Data section.
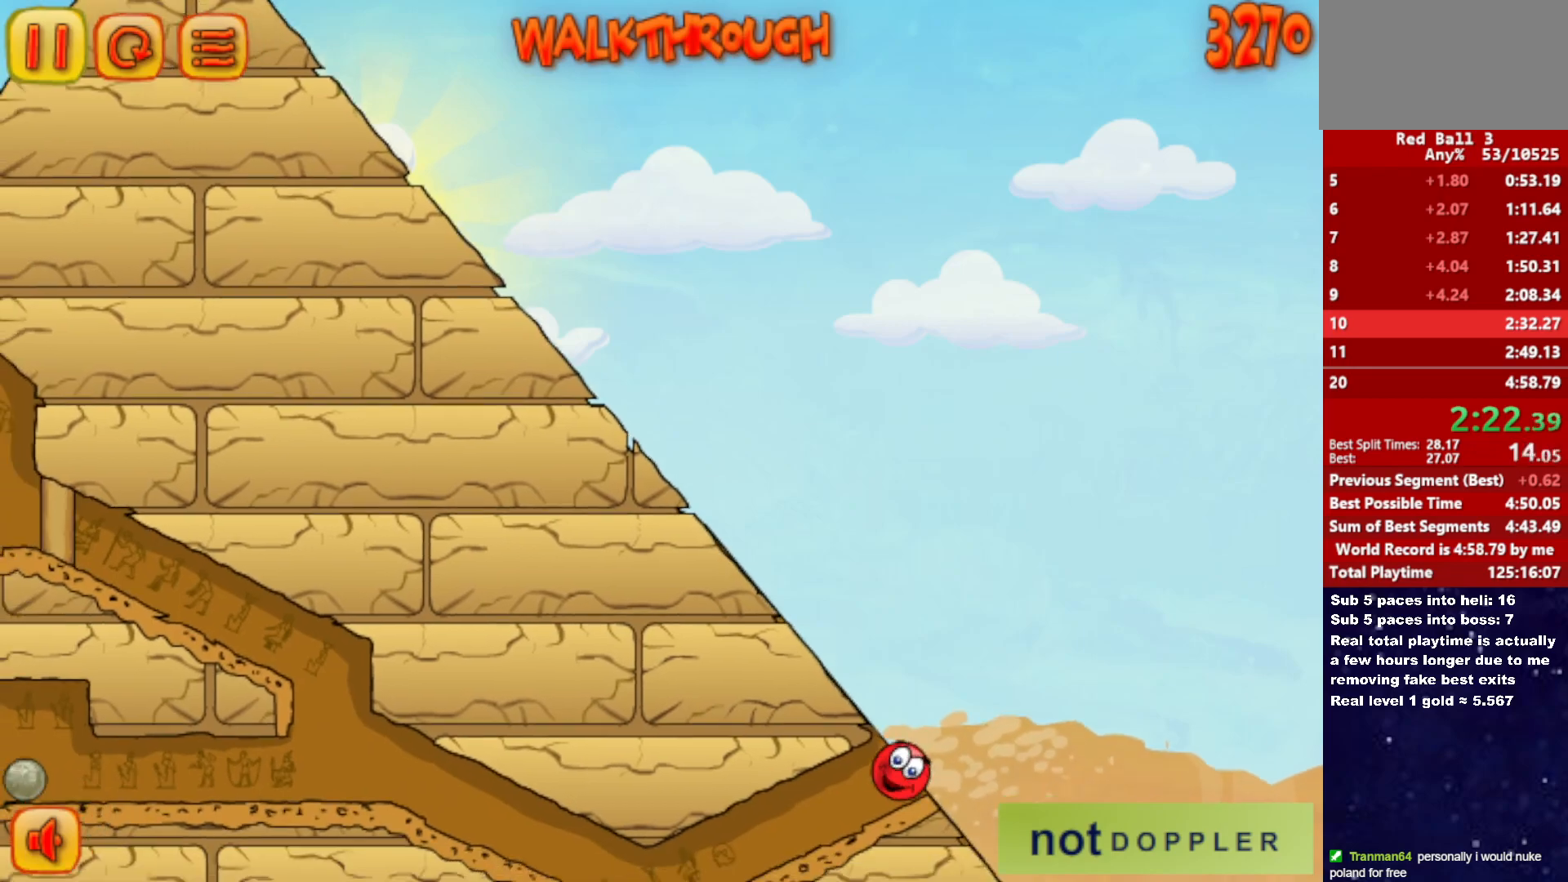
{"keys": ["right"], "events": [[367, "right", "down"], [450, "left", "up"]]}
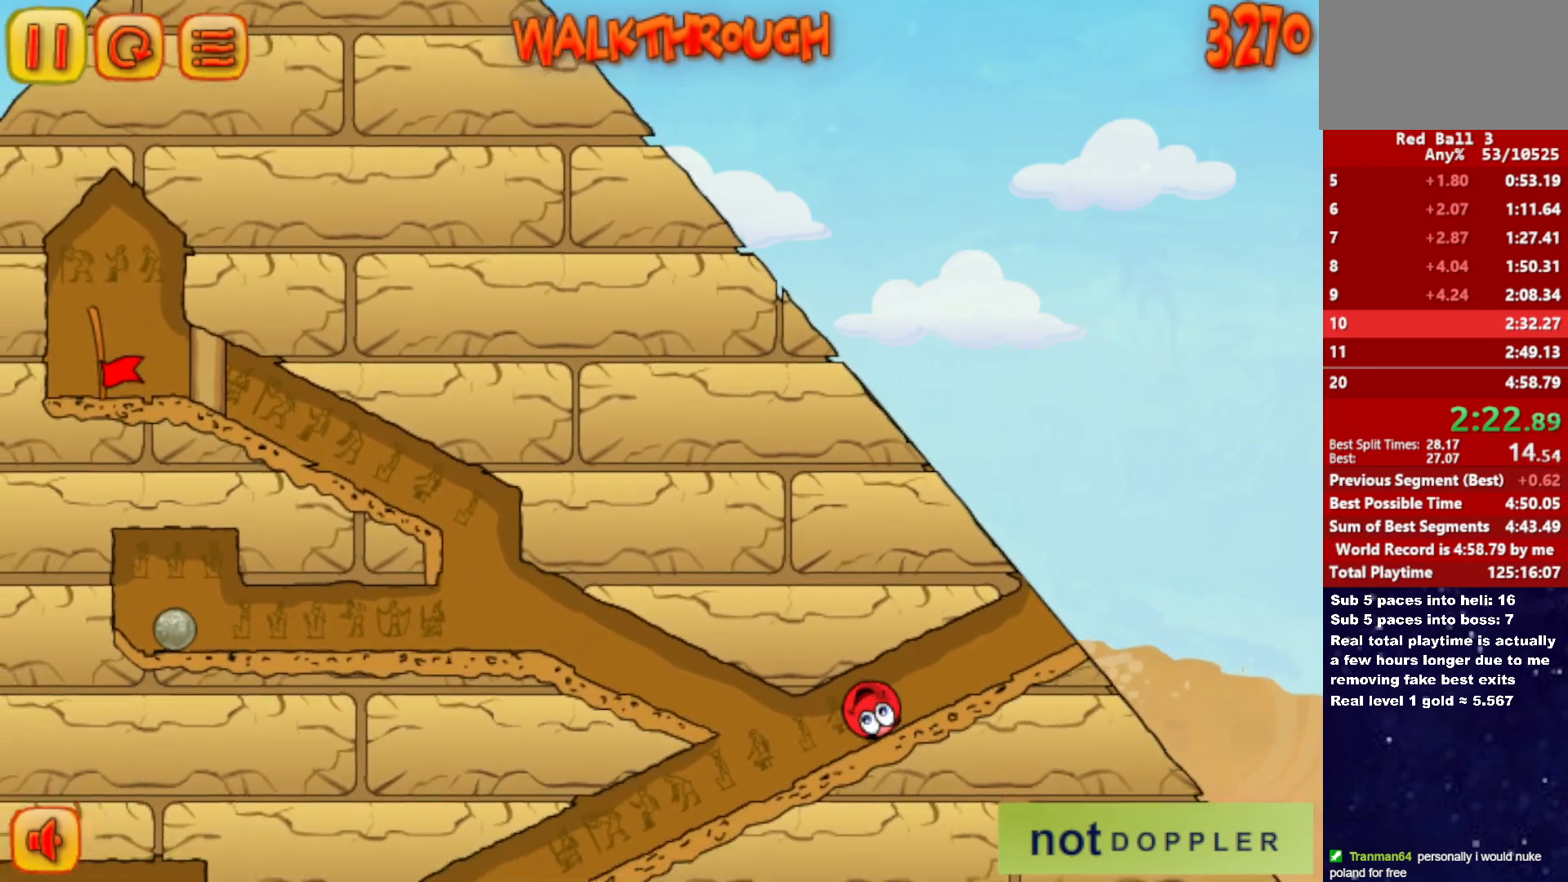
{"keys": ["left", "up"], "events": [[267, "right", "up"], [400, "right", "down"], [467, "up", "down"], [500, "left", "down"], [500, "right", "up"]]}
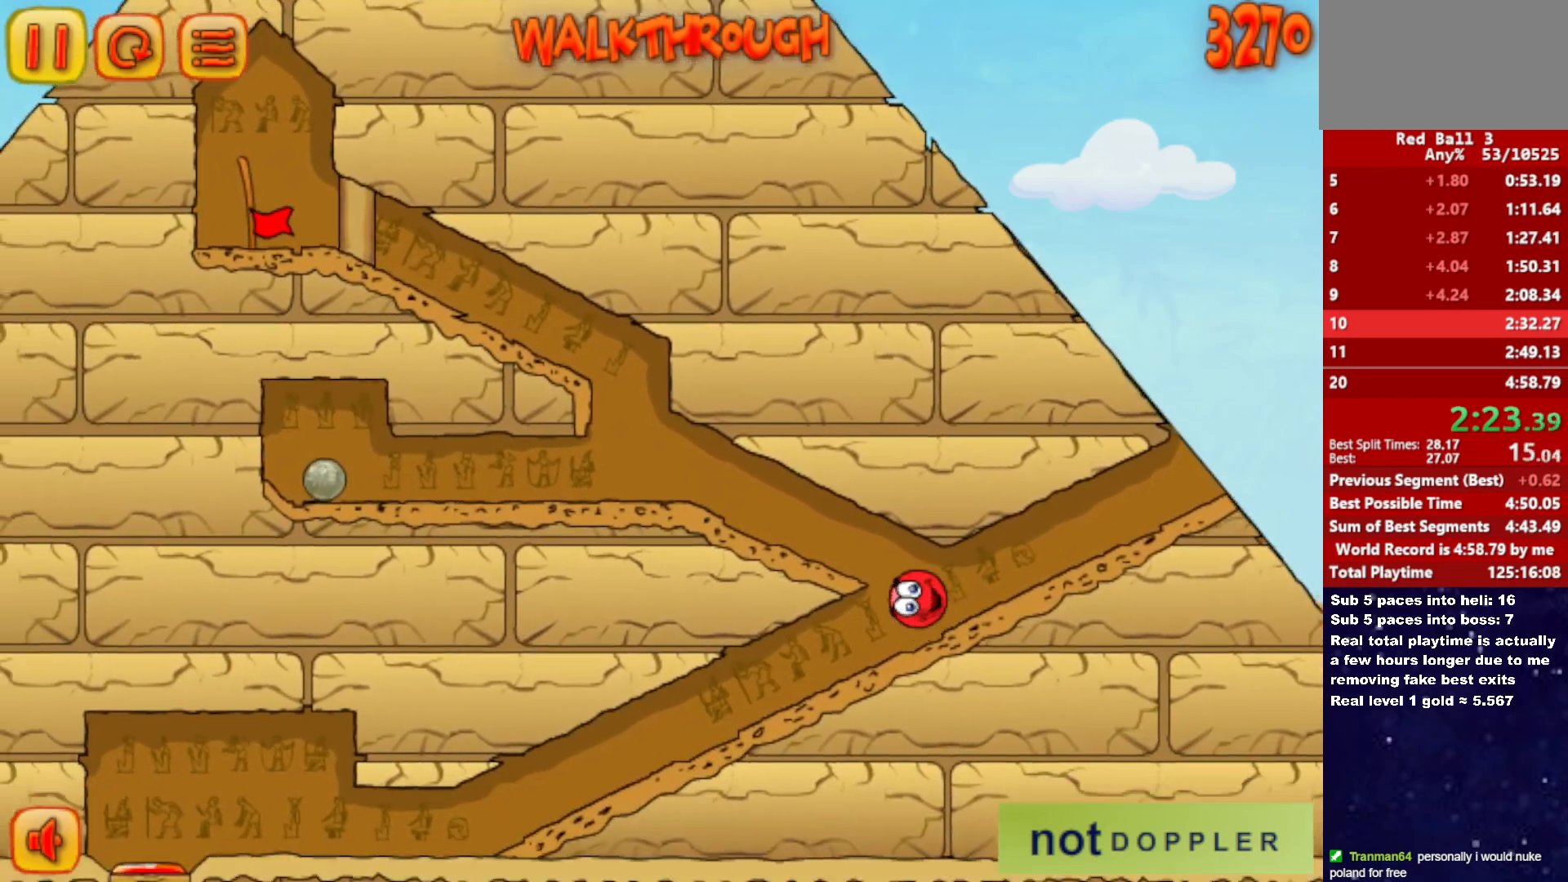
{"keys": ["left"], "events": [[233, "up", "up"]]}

What you will do. Please restate the material word for word; the pictures stay out.

Finished exercise.
{"keys": ["right"], "events": [[367, "right", "down"], [450, "left", "up"]]}
{"keys": ["left", "up"], "events": [[267, "right", "up"], [400, "right", "down"], [467, "up", "down"], [500, "left", "down"], [500, "right", "up"]]}
{"keys": ["left"], "events": [[233, "up", "up"]]}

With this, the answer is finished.